God’s war crimes, Aristotle’s sneaky tricks, Einstein’s pajamas, information theory’s blind spot, Stephen Wolfram’s new kind of science, and six monkeys at six typewriters getting it wrong. What do these have to do with the birth of a universe and with your need for meaning? Everything, as you’re about to see.
How does the cosmos do something it has long been thought only gods could achieve? How does an inanimate universe generate stunning new forms and unbelievable new powers without a creator? How does the cosmos create?
That’s the central question of this book, which finds clues in strange places. Why A does not equal A. Why one plus one does not equal two. How the Greeks used kickballs to reinvent the universe. And the reason that Polish-born Benoît Mandelbrot—the father of fractal geometry—rebelled against his uncle.
You’ll take a scientific expedition into the secret heart of a cosmos you’ve never seen. Not just any cosmos. An electrifyingly inventive cosmos. An obsessive-compulsive cosmos. A driven, ambitious cosmos. A cosmos of colossal shocks. A cosmos of screaming, stunning surprise. A cosmos that breaks five of science’s most sacred laws. Yes, five. And you’ll be rewarded with author Howard Bloom’s provocative new theory of the beginning, middle, and end of the universe—the Bloom toroidal model, also known as the big bagel theory—which explains two of the biggest mysteries in physics: dark energy and why, if antimatter and matter are created in equal amounts, there is so little antimatter in this universe.
Called "truly awesome" by Nobel Prize–winner Dudley Herschbach, The God Problem will pull you in with the irresistible attraction of a black hole and spit you out again enlightened with the force of a big bang. Be prepared to have your mind blown.

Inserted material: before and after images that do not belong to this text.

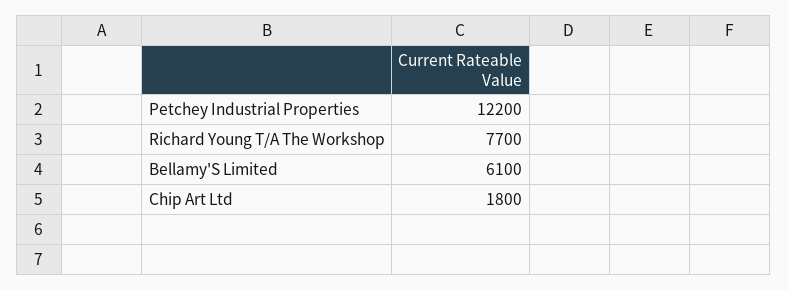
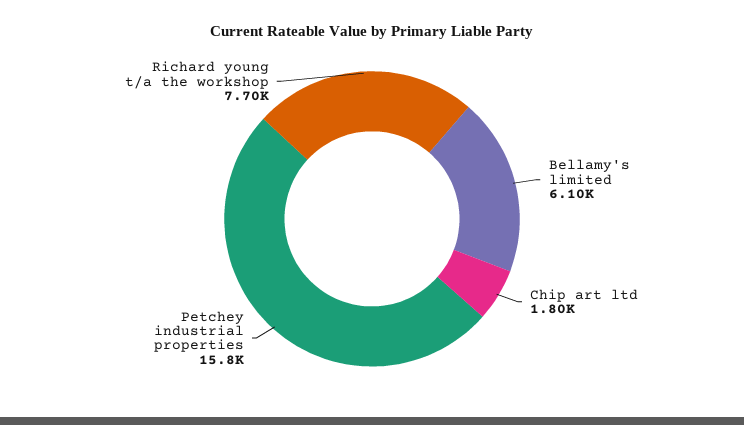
  {
-   "Petchey Industrial Properties": 12200,
+   "Petchey Industrial Properties": 15800,
    "Richard Young T/A The Workshop": 7700,
    "Bellamy'S Limited": 6100,
    "Chip Art Ltd": 1800
  }

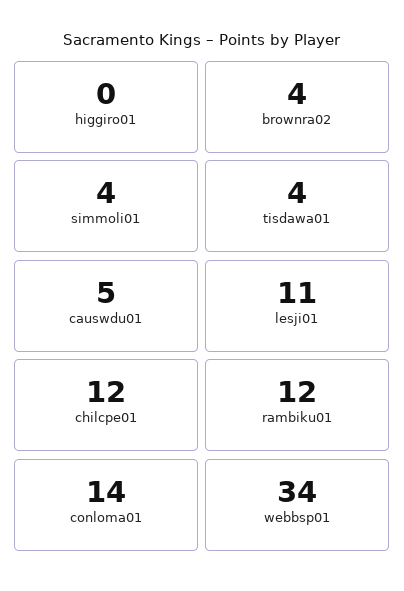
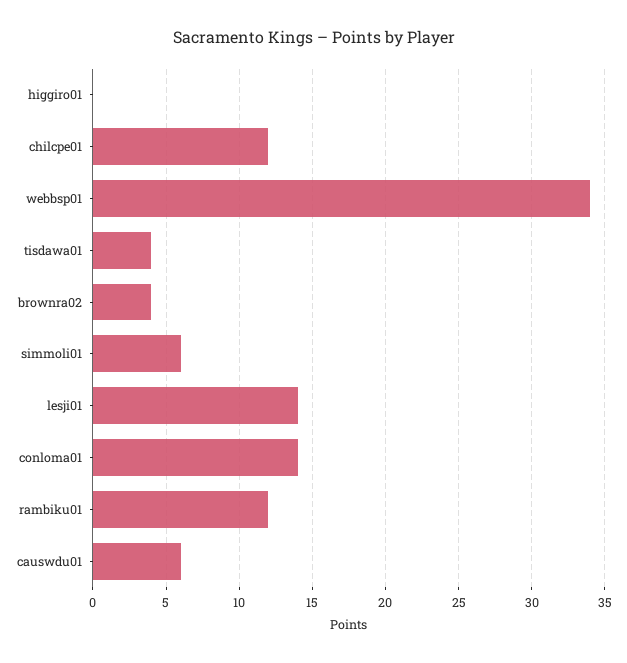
  {
    "higgiro01": 0,
    "brownra02": 4,
-   "simmoli01": 4,
+   "simmoli01": 6,
    "tisdawa01": 4,
-   "causwdu01": 5,
+   "causwdu01": 6,
-   "lesji01": 11,
+   "lesji01": 14,
    "chilcpe01": 12,
    "rambiku01": 12,
    "conloma01": 14,
    "webbsp01": 34
  }

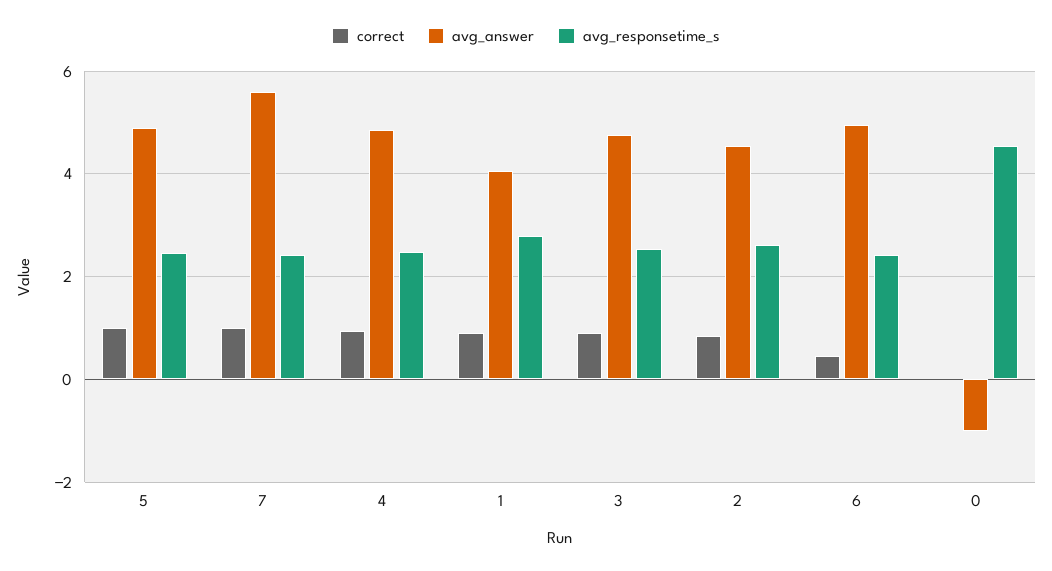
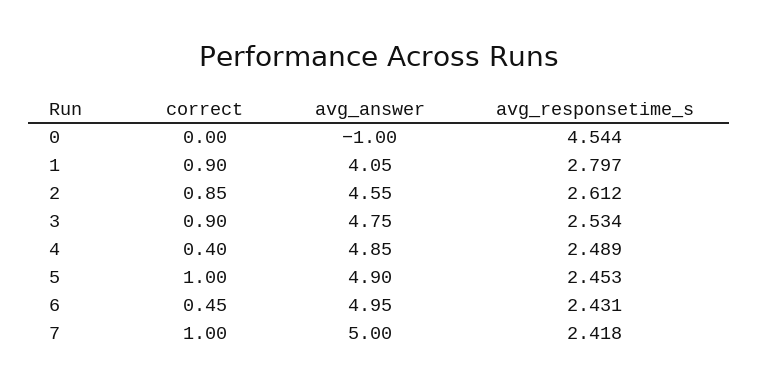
  {
    "correct": {
      "5": 1,
      "7": 1,
-     "4": 1,
+     "4": 0.4,
      "1": 0.9,
      "3": 0.9,
      "2": 0.85,
      "6": 0.45,
      "0": 0
    },
    "avg_answer": {
      "5": 4.9,
-     "7": 5.6,
+     "7": 5,
      "4": 4.85,
      "1": 4.05,
      "3": 4.75,
      "2": 4.55,
      "6": 4.95,
      "0": -1
    },
    "avg_responsetime_s": {
      "5": 2.453,
      "7": 2.418,
      "4": 2.489,
      "1": 2.797,
      "3": 2.534,
      "2": 2.612,
      "6": 2.431,
      "0": 4.544
    }
  }

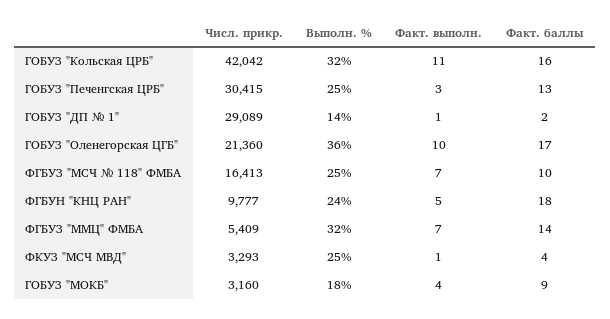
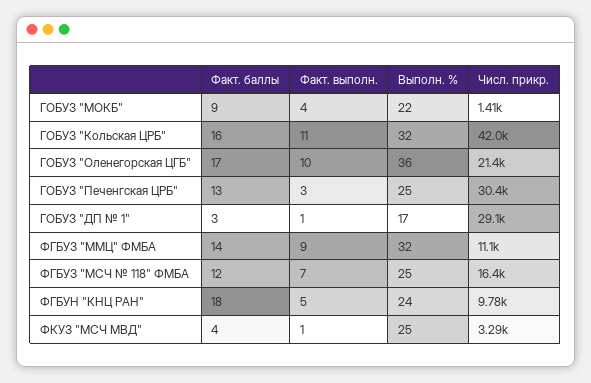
  {
    "Числ. прикр.": {
      "ГОБУЗ \"Кольская ЦРБ\"": 42042,
      "ГОБУЗ \"Печенгская ЦРБ\"": 30415,
      "ГОБУЗ \"ДП № 1\"": 29089,
      "ГОБУЗ \"Оленегорская ЦГБ\"": 21360,
      "ФГБУЗ \"МСЧ № 118\" ФМБА": 16413,
      "ФГБУН \"КНЦ РАН\"": 9777,
-     "ФГБУЗ \"ММЦ\" ФМБА": 5409,
+     "ФГБУЗ \"ММЦ\" ФМБА": 11100,
      "ФКУЗ \"МСЧ МВД\"": 3293,
-     "ГОБУЗ \"МОКБ\"": 3160
+     "ГОБУЗ \"МОКБ\"": 1410
    },
    "Выполн. %": {
      "ГОБУЗ \"Кольская ЦРБ\"": 32,
      "ГОБУЗ \"Печенгская ЦРБ\"": 25,
-     "ГОБУЗ \"ДП № 1\"": 14,
+     "ГОБУЗ \"ДП № 1\"": 17,
      "ГОБУЗ \"Оленегорская ЦГБ\"": 36,
      "ФГБУЗ \"МСЧ № 118\" ФМБА": 25,
      "ФГБУН \"КНЦ РАН\"": 24,
      "ФГБУЗ \"ММЦ\" ФМБА": 32,
      "ФКУЗ \"МСЧ МВД\"": 25,
-     "ГОБУЗ \"МОКБ\"": 18
+     "ГОБУЗ \"МОКБ\"": 22
    },
    "Факт. выполн.": {
      "ГОБУЗ \"Кольская ЦРБ\"": 11,
      "ГОБУЗ \"Печенгская ЦРБ\"": 3,
      "ГОБУЗ \"ДП № 1\"": 1,
      "ГОБУЗ \"Оленегорская ЦГБ\"": 10,
      "ФГБУЗ \"МСЧ № 118\" ФМБА": 7,
      "ФГБУН \"КНЦ РАН\"": 5,
-     "ФГБУЗ \"ММЦ\" ФМБА": 7,
+     "ФГБУЗ \"ММЦ\" ФМБА": 9,
      "ФКУЗ \"МСЧ МВД\"": 1,
      "ГОБУЗ \"МОКБ\"": 4
    },
    "Факт. баллы": {
      "ГОБУЗ \"Кольская ЦРБ\"": 16,
      "ГОБУЗ \"Печенгская ЦРБ\"": 13,
-     "ГОБУЗ \"ДП № 1\"": 2,
+     "ГОБУЗ \"ДП № 1\"": 3,
      "ГОБУЗ \"Оленегорская ЦГБ\"": 17,
-     "ФГБУЗ \"МСЧ № 118\" ФМБА": 10,
+     "ФГБУЗ \"МСЧ № 118\" ФМБА": 12,
      "ФГБУН \"КНЦ РАН\"": 18,
      "ФГБУЗ \"ММЦ\" ФМБА": 14,
      "ФКУЗ \"МСЧ МВД\"": 4,
      "ГОБУЗ \"МОКБ\"": 9
    }
  }

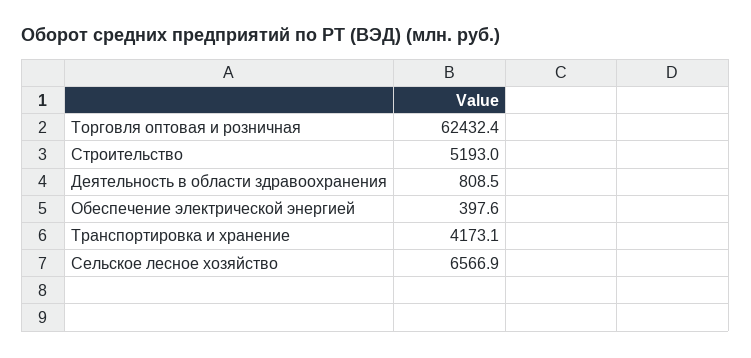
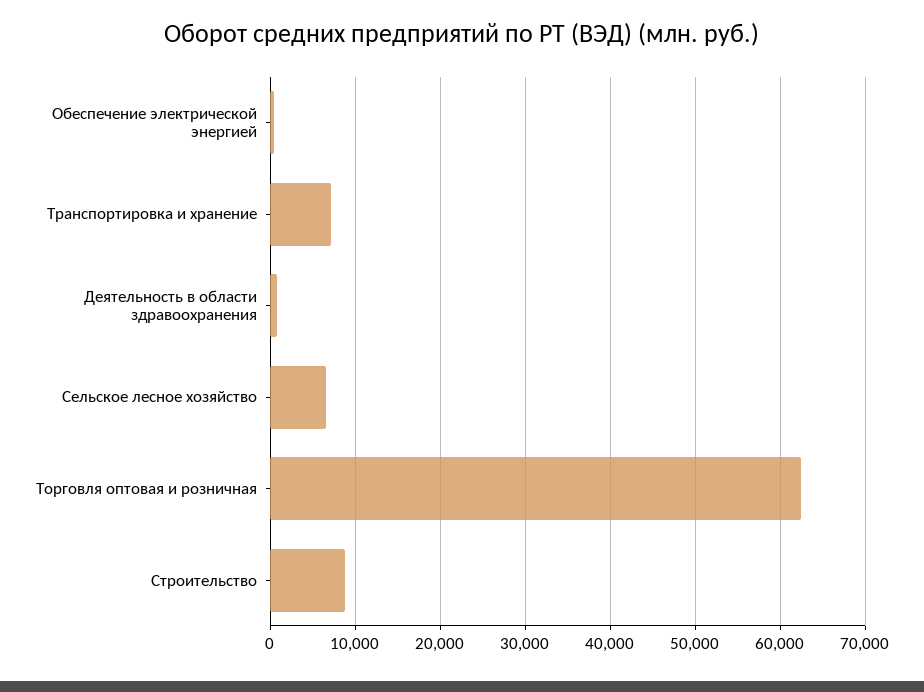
  {
    "Торговля оптовая и розничная": 62432.4,
-   "Строительство": 5193,
+   "Строительство": 9000,
    "Деятельность в области здравоохранения": 808.5,
    "Обеспечение электрической энергией": 397.6,
-   "Транспортировка и хранение": 4173.1,
+   "Транспортировка и хранение": 7000,
    "Сельское лесное хозяйство": 6566.9
  }

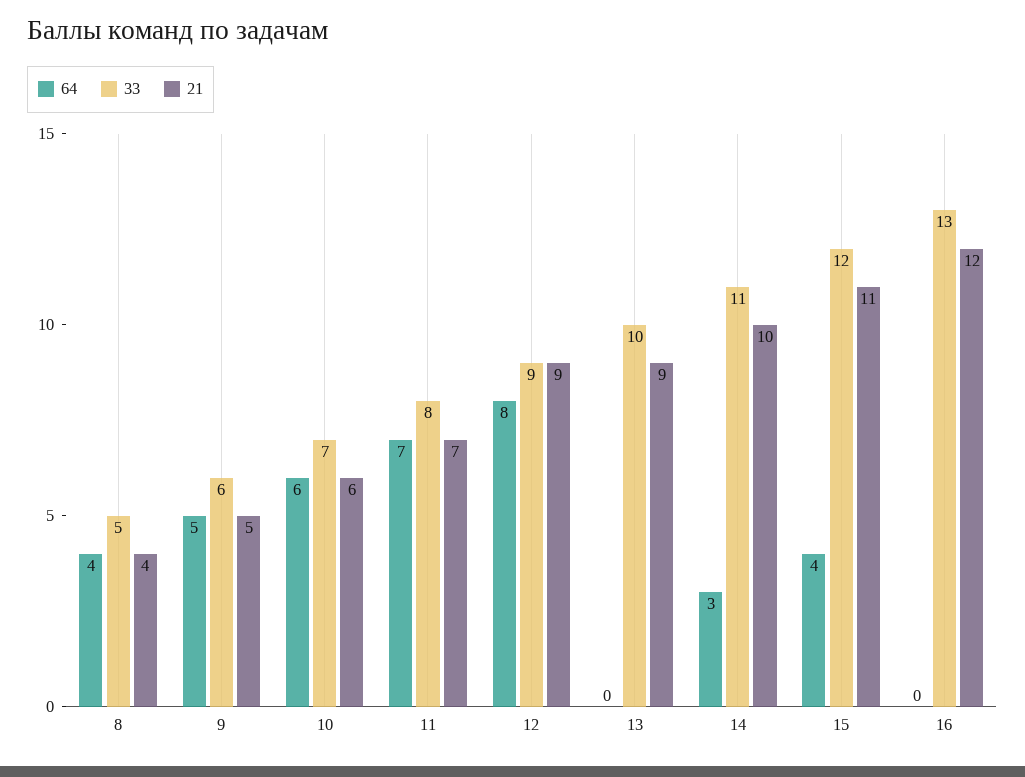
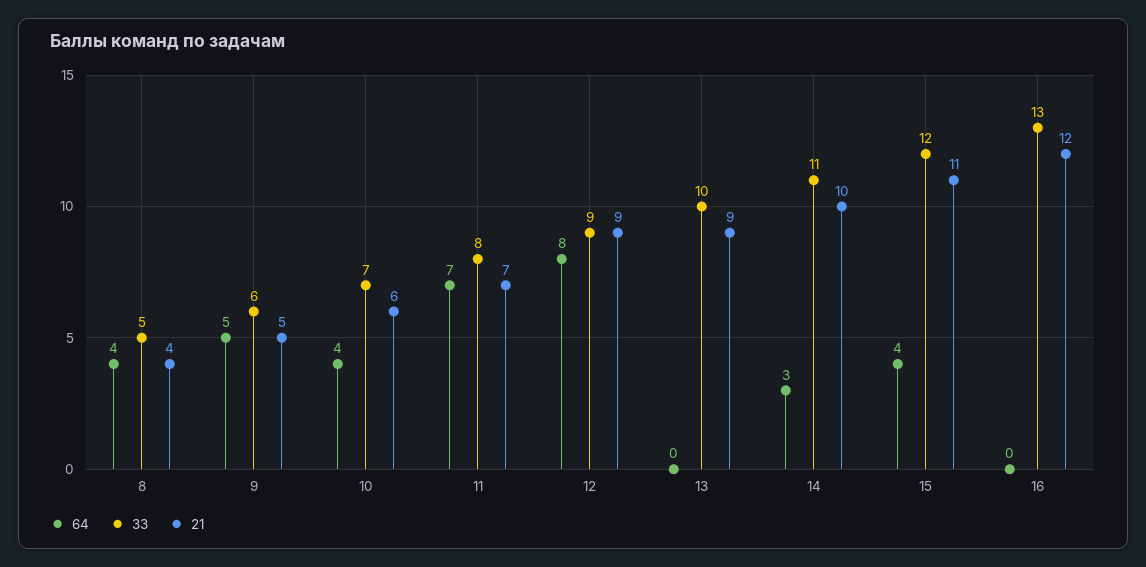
  {
    "64": {
      "8": 4,
      "9": 5,
-     "10": 6,
+     "10": 4,
      "11": 7,
      "12": 8,
      "13": 0,
      "14": 3,
      "15": 4,
      "16": 0
    },
    "33": {
      "8": 5,
      "9": 6,
      "10": 7,
      "11": 8,
      "12": 9,
      "13": 10,
      "14": 11,
      "15": 12,
      "16": 13
    },
    "21": {
      "8": 4,
      "9": 5,
      "10": 6,
      "11": 7,
      "12": 9,
      "13": 9,
      "14": 10,
      "15": 11,
      "16": 12
    }
  }

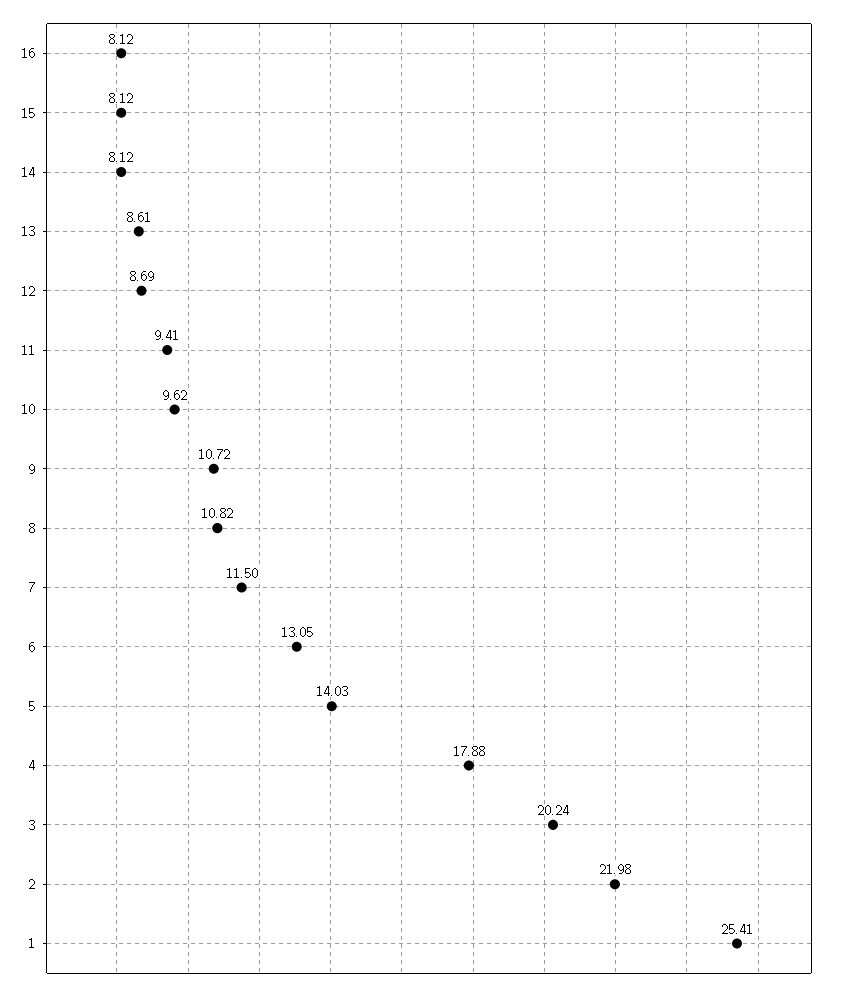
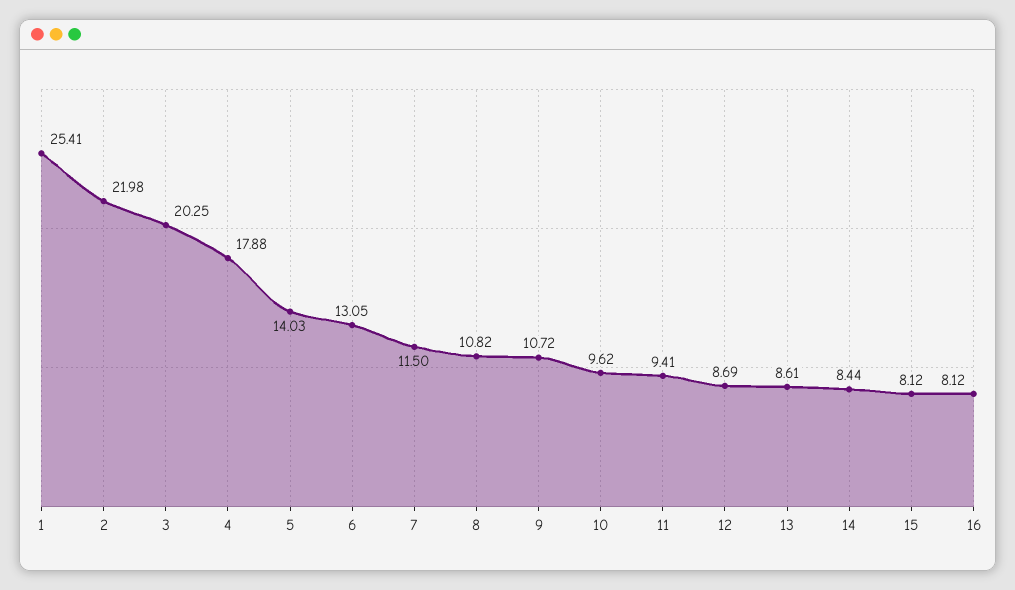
  {
    "16": 8.12,
    "15": 8.12,
-   "14": 8.12,
+   "14": 8.44,
    "13": 8.61,
    "12": 8.69,
    "11": 9.41,
    "10": 9.62,
    "9": 10.72,
    "8": 10.82,
    "7": 11.5,
    "6": 13.05,
    "5": 14.03,
    "4": 17.88,
-   "3": 20.24,
+   "3": 20.25,
    "2": 21.98,
    "1": 25.41
  }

Howard Bloom has been called "next in a lineage of seminal thinkers that includes Newton, Darwin, Einstein, [and] Freud," by Britain's Channel4 TV and "the next Stephen Hawking" by Gear Magazine. Bloom is the author of The Lucifer Principle: A Scientific Expedition Into the Forces of History ("mesmerizing"--The Washington Post), Global Brain: The Evolution of Mass Mind from the Big Bang to the 21st Century ("reassuring and sobering"--The New Yorker), and The Genius of the Beast: A Radical Re-Vision of Capitalism ("A tremendously enjoyable book." James Fallows, The Atlantic). Bloom has been published in arxiv.org, the leading pre-print site in advanced theoretical physics and math. He was invited to tell an international conference of quantum physicists in Moscow in 2006 why everything they know about quantum physics is wrong. And his book Global Brain was the subject of an Office of the Secretary of Defense symposium in 2010 with participants from the State Department, the Energy Department, DARPA, IBM, and MIT. Bloom is the founder of three international scientific groups, including the Space Development Steering Committee, an organization that includes astronauts Buzz Aldrin, Edgar Mitchell and members from NASA, the National Space Society, and the National Science Foundation. Bloom is a former visiting scholar in the Graduate School of Psychology at NYU and a former core faculty member at the Graduate Institute. He has written for The Washington Post, The Wall Street Journal, Wired, Knight-Ridder Financial News Service, the Village Voice, and Cosmopolitan Magazine. In addition to arXiv.org, his scientific articles have appeared in PhysicaPlus, New Ideas in Psychology, and Across Species Comparisons and Psychopathology.
Says Joseph Chilton Pearce, author of Evolution's End and The Crack in the Cosmic Egg, "I doubt there is a stronger intellect than Bloom's on the planet."